DATA FOR THIS TASK -
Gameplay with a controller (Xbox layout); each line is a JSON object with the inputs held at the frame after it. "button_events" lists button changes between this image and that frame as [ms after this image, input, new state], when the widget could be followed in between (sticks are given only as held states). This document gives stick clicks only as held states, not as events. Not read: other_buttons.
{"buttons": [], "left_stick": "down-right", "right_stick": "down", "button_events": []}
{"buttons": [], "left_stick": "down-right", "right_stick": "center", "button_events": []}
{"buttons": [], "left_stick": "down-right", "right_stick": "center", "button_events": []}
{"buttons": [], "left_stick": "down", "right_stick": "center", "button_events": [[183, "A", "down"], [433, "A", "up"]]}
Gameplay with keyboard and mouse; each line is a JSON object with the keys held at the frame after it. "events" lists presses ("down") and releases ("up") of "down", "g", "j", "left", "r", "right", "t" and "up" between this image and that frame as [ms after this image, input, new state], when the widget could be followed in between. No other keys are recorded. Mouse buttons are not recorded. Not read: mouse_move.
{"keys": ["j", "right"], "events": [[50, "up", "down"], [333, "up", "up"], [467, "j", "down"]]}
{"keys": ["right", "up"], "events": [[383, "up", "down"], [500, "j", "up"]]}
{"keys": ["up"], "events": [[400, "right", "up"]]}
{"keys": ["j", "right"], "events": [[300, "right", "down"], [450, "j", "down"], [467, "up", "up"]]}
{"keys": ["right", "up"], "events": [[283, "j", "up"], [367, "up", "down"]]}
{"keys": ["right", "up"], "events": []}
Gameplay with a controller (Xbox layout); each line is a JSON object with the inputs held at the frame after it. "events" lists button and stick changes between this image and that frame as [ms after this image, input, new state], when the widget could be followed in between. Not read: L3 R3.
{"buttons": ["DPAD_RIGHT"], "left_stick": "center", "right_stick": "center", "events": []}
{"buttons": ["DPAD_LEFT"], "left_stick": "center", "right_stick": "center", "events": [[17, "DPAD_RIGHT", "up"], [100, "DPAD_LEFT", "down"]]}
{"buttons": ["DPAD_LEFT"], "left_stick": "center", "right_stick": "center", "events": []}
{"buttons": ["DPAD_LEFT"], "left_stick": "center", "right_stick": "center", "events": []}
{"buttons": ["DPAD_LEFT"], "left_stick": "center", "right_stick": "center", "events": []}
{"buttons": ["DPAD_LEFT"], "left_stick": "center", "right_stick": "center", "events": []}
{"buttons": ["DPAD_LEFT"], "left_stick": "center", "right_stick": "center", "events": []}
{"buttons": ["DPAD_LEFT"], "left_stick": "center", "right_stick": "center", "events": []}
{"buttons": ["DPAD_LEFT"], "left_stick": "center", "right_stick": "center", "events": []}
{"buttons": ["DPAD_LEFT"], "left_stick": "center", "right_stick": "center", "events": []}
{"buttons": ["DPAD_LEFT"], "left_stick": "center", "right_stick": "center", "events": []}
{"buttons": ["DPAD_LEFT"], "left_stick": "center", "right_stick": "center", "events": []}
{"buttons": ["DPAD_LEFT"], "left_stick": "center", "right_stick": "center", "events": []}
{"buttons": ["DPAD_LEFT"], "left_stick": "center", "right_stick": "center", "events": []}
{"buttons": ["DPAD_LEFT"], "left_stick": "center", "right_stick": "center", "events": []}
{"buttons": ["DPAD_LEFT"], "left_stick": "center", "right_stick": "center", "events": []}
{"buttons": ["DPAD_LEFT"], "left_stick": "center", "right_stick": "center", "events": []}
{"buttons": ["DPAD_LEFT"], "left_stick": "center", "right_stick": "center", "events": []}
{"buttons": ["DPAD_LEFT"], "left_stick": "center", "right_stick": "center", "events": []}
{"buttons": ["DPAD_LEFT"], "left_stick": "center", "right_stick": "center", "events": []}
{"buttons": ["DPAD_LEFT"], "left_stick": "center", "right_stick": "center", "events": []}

WORK REQUIRED - Scan the entries above for the word "Xbox" and collect each line holding it.

SOLUTION BELOW -
Gameplay with a controller (Xbox layout); each line is a JSON object with the inputs held at the frame after it. "button_events" lists button changes between this image and that frame as [ms after this image, input, new state], when the widget could be followed in between (sticks are given only as held states). This document gives stick clicks only as held states, not as events. Not read: other_buttons.
Gameplay with a controller (Xbox layout); each line is a JSON object with the inputs held at the frame after it. "events" lists button and stick changes between this image and that frame as [ms after this image, input, new state], when the widget could be followed in between. Not read: L3 R3.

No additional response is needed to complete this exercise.